Madeline, Tommy and Patrick arrived on the 15th of July along with my daughter, Jen, who is also Patrick’s Mom.

It was “Museum Week” here on Beaver Island, with special events every day. We went to “Music on the Porch” at the Mormon Print Shop Museum on Monday night to listen to talented islanders sing and play instruments for a “pass the hat” donation. I submitted several paintings to the Museum Week Art Show at the Gregg Fellowship Hall. No sales for me this year, but I had good response from viewers. We planned, all week, on dressing up little Rosa Parks (as a Ladybug, according to the final vote!) and entering her in the Museum Week Pet Show on Saturday, but time constraints and impending weather foiled our plans. Next year, though!

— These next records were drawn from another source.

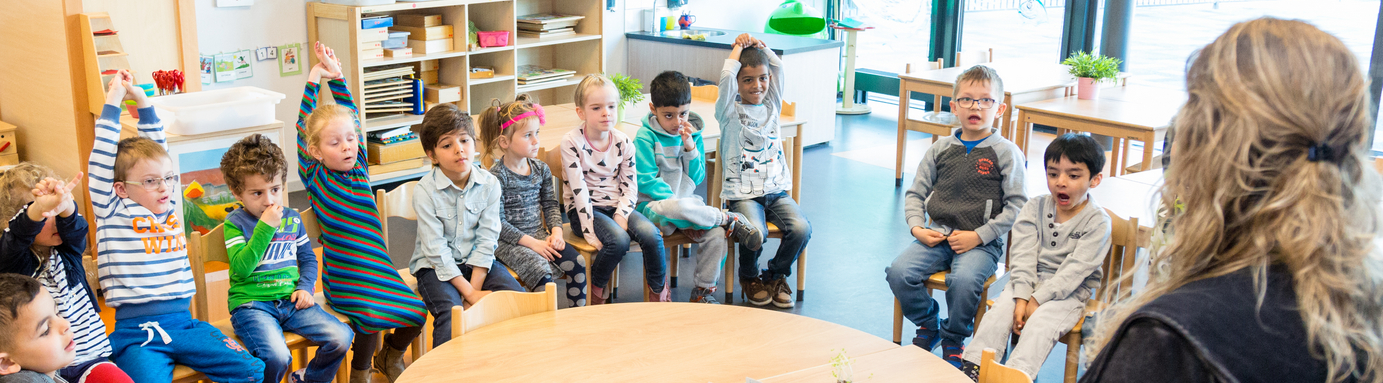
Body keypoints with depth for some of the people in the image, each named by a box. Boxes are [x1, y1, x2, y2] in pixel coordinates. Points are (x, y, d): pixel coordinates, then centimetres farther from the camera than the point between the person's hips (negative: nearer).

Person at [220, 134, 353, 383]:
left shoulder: (292, 219, 12)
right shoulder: (235, 223, -1)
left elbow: (308, 258, 20)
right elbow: (242, 268, -15)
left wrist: (306, 287, 1)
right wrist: (265, 227, -17)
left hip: (290, 300, 5)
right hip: (251, 304, -4)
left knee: (341, 337, -15)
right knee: (276, 356, -32)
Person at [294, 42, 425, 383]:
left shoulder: (358, 168, 9)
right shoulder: (315, 179, -1)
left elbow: (352, 116, 13)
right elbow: (303, 128, -6)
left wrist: (338, 78, 9)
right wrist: (314, 80, -5)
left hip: (378, 267, 5)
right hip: (343, 277, -5)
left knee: (417, 313, -10)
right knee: (372, 316, -28)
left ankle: (390, 356, 24)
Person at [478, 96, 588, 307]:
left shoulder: (541, 168, 6)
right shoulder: (497, 176, -12)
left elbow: (551, 204, 13)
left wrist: (556, 231, -6)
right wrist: (531, 243, -19)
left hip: (540, 235, 6)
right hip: (509, 241, -6)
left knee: (577, 263, -13)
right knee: (542, 272, -29)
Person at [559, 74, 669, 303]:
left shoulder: (623, 142, 1)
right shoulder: (571, 143, -11)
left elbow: (630, 185, 2)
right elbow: (578, 189, -17)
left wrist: (621, 216, -15)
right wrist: (589, 230, -21)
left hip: (616, 205, 4)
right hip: (584, 209, -4)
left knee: (651, 234, -22)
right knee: (619, 239, -31)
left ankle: (659, 290, 2)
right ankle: (596, 289, -4)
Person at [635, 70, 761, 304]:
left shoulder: (693, 133, 8)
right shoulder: (645, 137, -7)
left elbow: (697, 179, 9)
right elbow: (647, 181, -12)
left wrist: (691, 148, -7)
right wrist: (678, 204, -20)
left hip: (687, 201, 5)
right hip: (653, 204, -4)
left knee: (716, 234, -24)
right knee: (676, 208, -40)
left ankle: (704, 291, -4)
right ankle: (729, 220, -16)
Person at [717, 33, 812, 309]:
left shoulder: (772, 106, 13)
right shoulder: (730, 111, 0)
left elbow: (778, 67, 4)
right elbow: (726, 75, -15)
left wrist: (759, 45, 6)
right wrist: (740, 47, -1)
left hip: (777, 191, 4)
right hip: (743, 194, -4)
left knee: (802, 228, -21)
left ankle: (776, 275, 8)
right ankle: (750, 276, 6)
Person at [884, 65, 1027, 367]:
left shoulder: (1007, 153, -1)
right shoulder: (941, 149, 10)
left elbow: (1017, 205, -4)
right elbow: (915, 193, 15)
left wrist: (979, 235, -12)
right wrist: (917, 228, -2)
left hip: (982, 242, -4)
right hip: (937, 236, 4)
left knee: (963, 280, -33)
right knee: (898, 272, -19)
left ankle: (954, 339, -2)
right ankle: (928, 325, 9)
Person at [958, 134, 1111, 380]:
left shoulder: (1098, 221, -9)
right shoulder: (1035, 208, 2)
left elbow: (1075, 270, -16)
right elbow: (1023, 256, -5)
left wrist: (1037, 300, -21)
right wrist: (1021, 298, -18)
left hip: (1070, 291, -3)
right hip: (1031, 281, 4)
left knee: (1040, 323, -29)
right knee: (1000, 310, -22)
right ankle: (973, 368, -27)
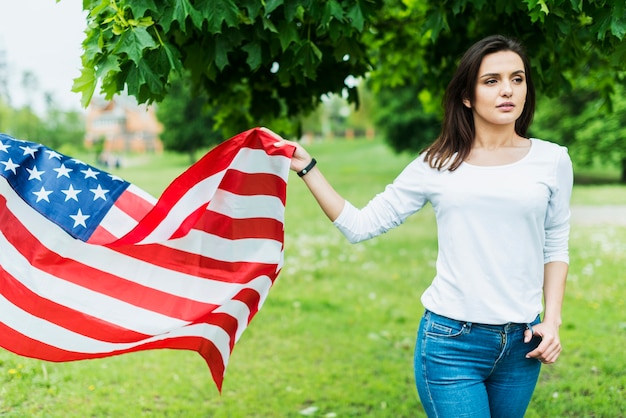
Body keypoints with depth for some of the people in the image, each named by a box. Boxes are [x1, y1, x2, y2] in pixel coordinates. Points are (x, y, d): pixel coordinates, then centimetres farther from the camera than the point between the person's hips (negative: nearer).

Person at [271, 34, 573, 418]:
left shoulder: (552, 160, 4)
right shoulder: (438, 165, 0)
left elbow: (555, 248, 12)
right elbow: (361, 225, 2)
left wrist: (553, 319, 1)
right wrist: (306, 167, -3)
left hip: (521, 343, 3)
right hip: (451, 339, -2)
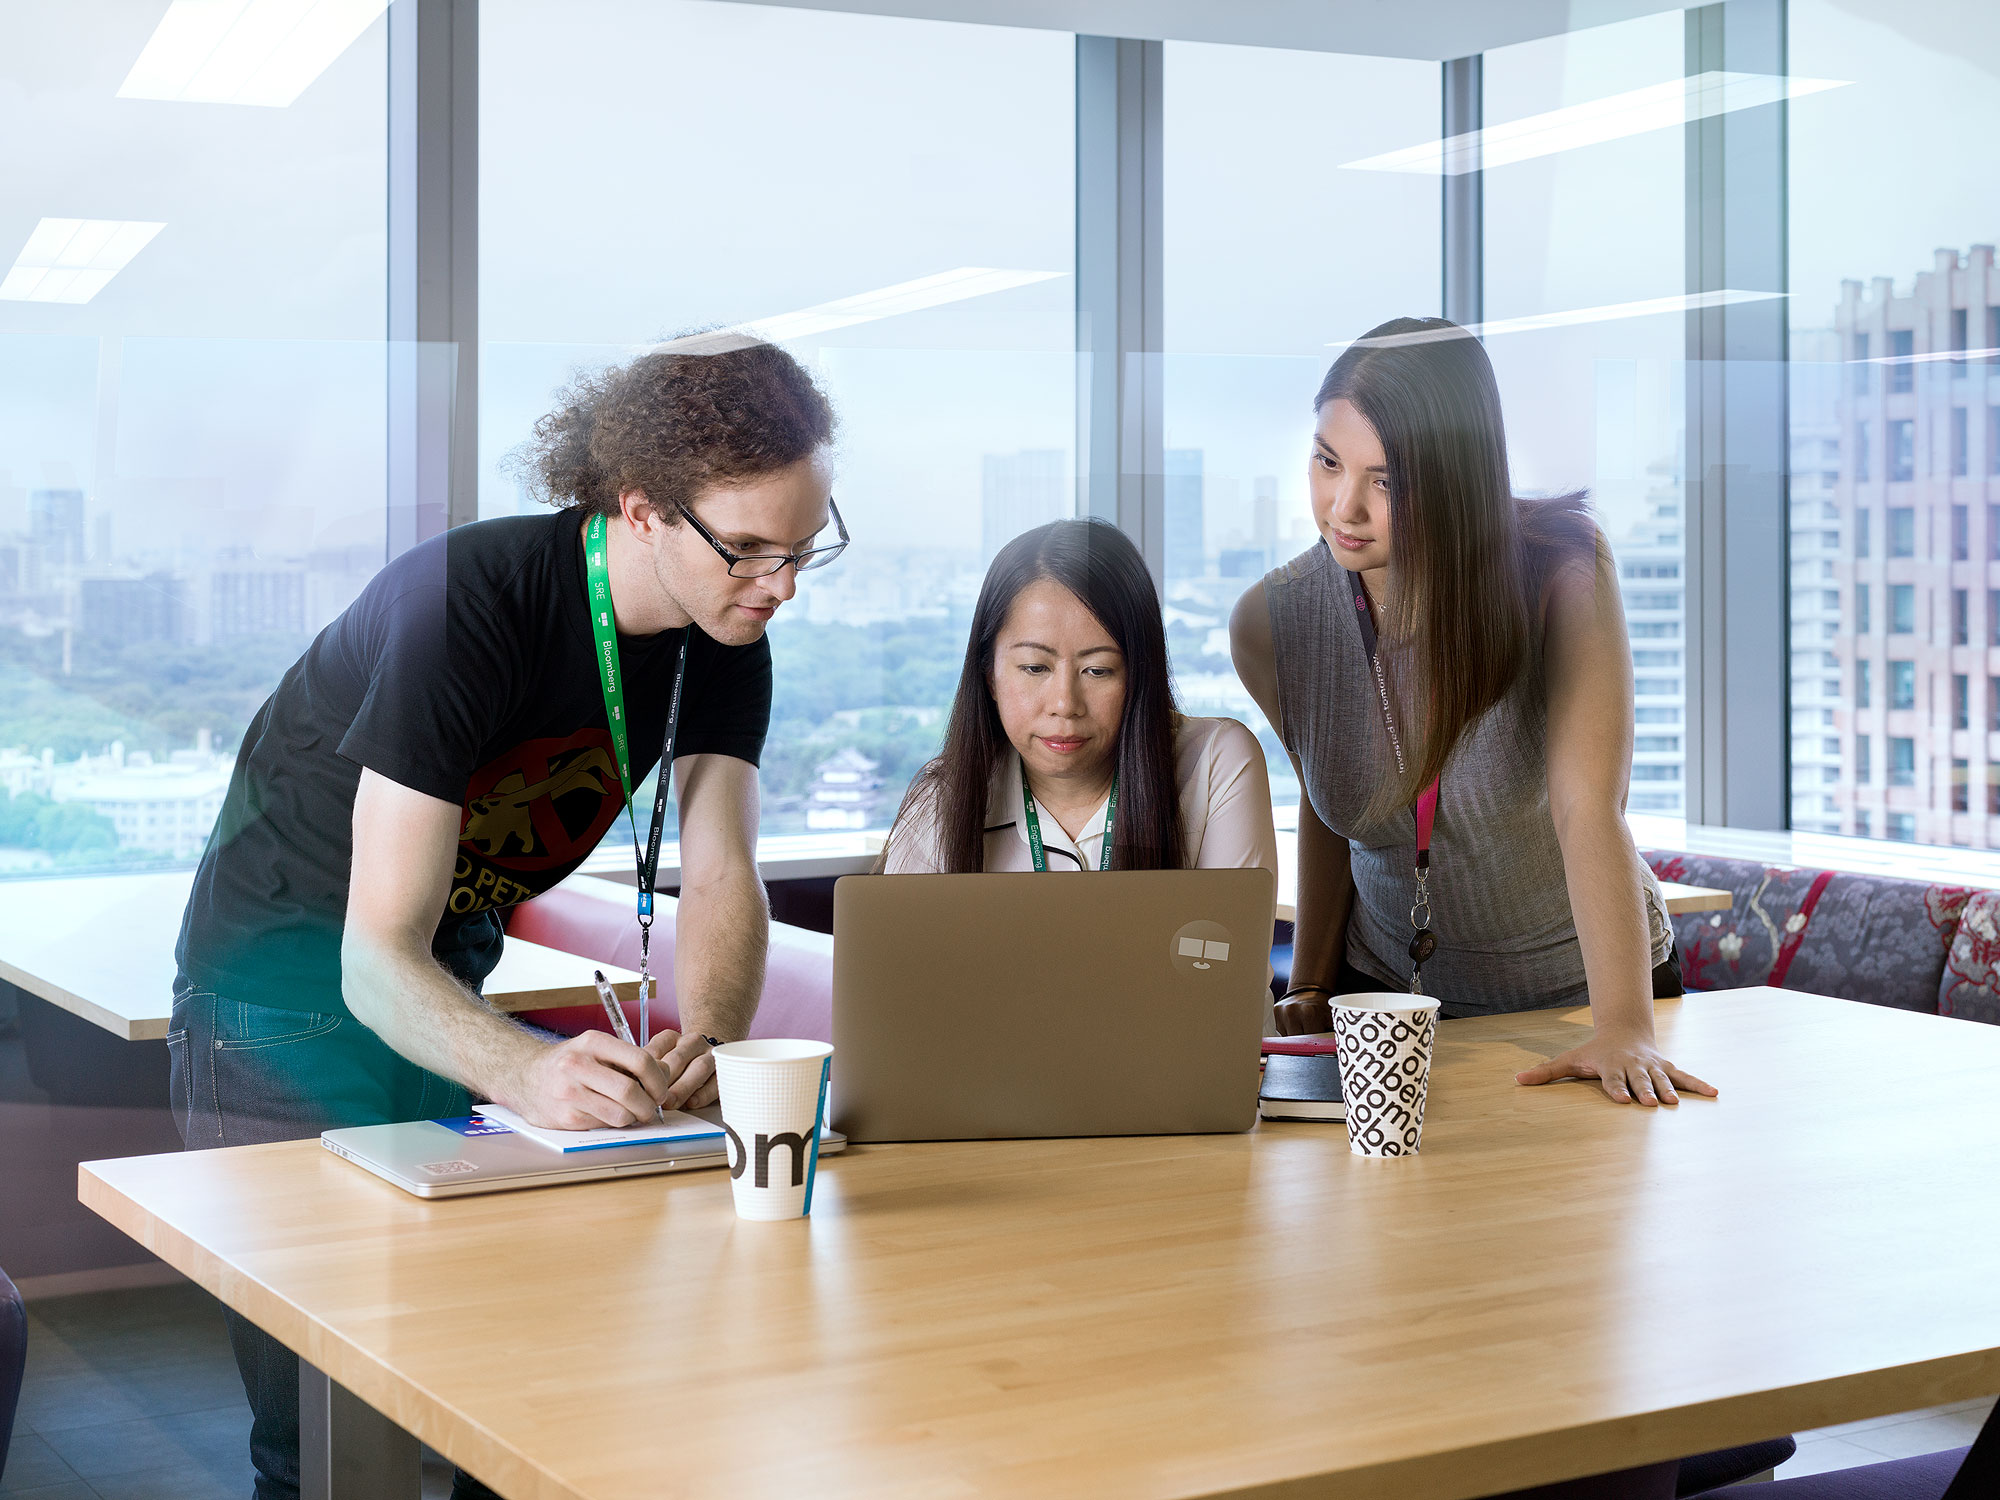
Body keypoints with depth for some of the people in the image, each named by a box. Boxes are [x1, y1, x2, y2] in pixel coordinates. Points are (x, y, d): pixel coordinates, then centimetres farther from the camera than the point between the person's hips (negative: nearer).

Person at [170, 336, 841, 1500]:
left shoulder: (724, 640, -8)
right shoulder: (468, 605, -29)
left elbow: (722, 879, -13)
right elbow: (379, 958, -32)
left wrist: (706, 1045, -35)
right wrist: (528, 1073, -50)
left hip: (456, 990, 6)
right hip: (296, 1000, -6)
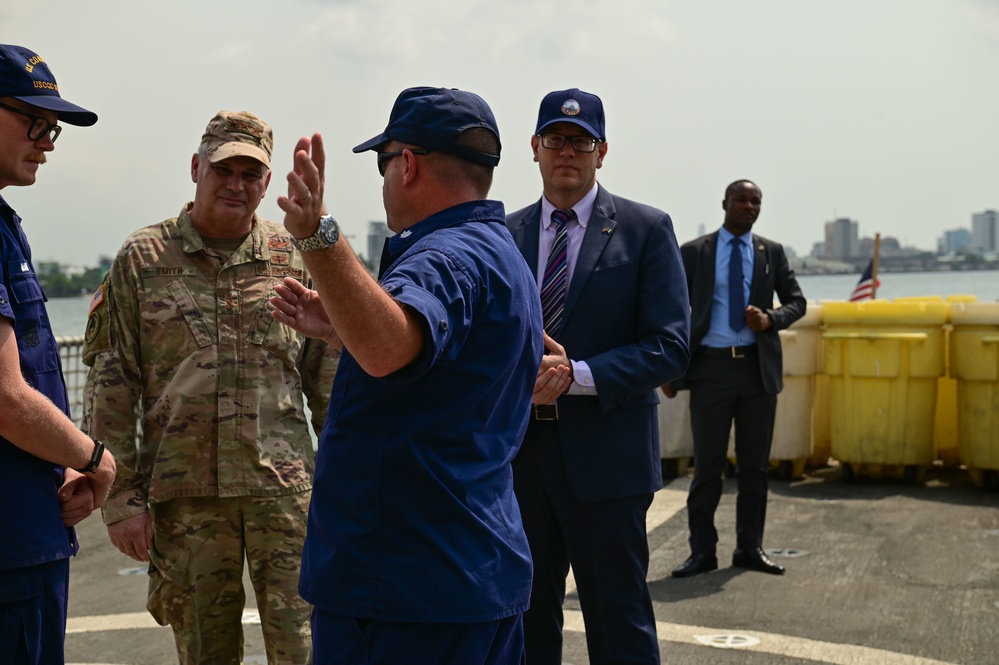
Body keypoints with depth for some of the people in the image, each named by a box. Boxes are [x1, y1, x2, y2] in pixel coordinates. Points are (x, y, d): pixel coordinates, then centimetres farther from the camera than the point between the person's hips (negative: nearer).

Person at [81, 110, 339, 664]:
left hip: (285, 490, 0)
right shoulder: (142, 259, 5)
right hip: (184, 495, 0)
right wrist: (121, 496, -2)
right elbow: (110, 387, 3)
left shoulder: (297, 261, 7)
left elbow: (330, 381, 10)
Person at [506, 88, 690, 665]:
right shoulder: (505, 235, 10)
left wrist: (576, 375, -20)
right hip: (517, 451, 4)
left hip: (606, 456, -4)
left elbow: (670, 347, -9)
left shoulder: (646, 229, -2)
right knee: (526, 618, 16)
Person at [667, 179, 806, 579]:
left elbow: (796, 302, 12)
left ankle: (750, 548, 20)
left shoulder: (772, 252, 10)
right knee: (707, 465, 1)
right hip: (711, 367, -2)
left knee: (755, 465, 9)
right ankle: (702, 552, 10)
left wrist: (770, 318, -11)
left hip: (758, 368, 2)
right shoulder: (694, 252, 4)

This was also the week for “M.A.D. Camp” on Beaver Island. That is Music, Art and Drama Camp, for lucky children aged seven through seventeen. In five days of day-camp, 9AM to 4PM, the participants create costumes and stage sets, learn songs and dances, rehearse lines and choreography and finish with a wonderful performance on Friday evening. That is all in addition to arts and crafts, creative writing, games and trips to the beach! All three of my grandchildren attended.

The week ended with – Thursday through Sunday – the Beaver Island Music Fest. Jen camped there, with friends she’d known since childhood, and listened to the music all weekend. I attended Thursday evening, with my grand-children, for some early entertainment and to visit with friends. We were home and in bed by 10:30, though. On Saturday, Jen took them again, for special activities planned for the children and burgers cooked on the grill at their camp-site. I took that opportunity for a long bath, a short nap and a frozen dinner all by myself.

Evenings, all week, we tried to fit as much in as possible…and we did pretty good! We went swimming at Donegal Bay, let the dogs swim at Fox Lake, walked the foot bridge down to Lake Michigan for an evening swim, dipped our toes in at Lake Genasereth, collected pretty stones from the beach at the Bill Wagner Memorial Campground and fought the big waves for hours at Iron Ore Bay. We climbed the historic lighthouse at the south end of the island. We visited my Aunt Katie, checked out her dogs, the gardens, pond, gravel pit and sheep on her property. All of the kids climbed the Giant Birch Tree, and all of them climbed the Big Rock. We climbed Mount Pisgah! Not really a mountain, but a sand dune with an elevation of 733 feet, it’s still quite a trek. We had a nice bonfire on Friday night, toasted marshmallows and made “s’more”s. We visited the Beaver Island Toy Museum on Saturday, where one dollar can still purchase dozens of items. The five dollar bill each of my grandchildren carried made choosing what to buy an almost insurmountable task!

Every day we walked the dogs. Sometimes with only one grandchild, sometimes with two or three. One special day, Jen and I walked. Every night, Rosa went bed-to-bed, visiting each child. Whichever one woke up with her would say, “Rosa slept with me all night!”. I’d reply, “Rosa loves you”. Clover usually crowded in with me, but both dogs loved having the children around. More games, more hugs, more attention…I woke up each morning to the sound of their wagging tails as they woke and remembered that “kids are here!”

I worked two jobs each day on Sunday, Monday and Tuesday, then had the rest of the week off. Sunday was a sad good-bye, and back to work for me. The house seems empty, and the dogs are hanging their heads. I slept twelve solid hours last night. It was a wonderful week!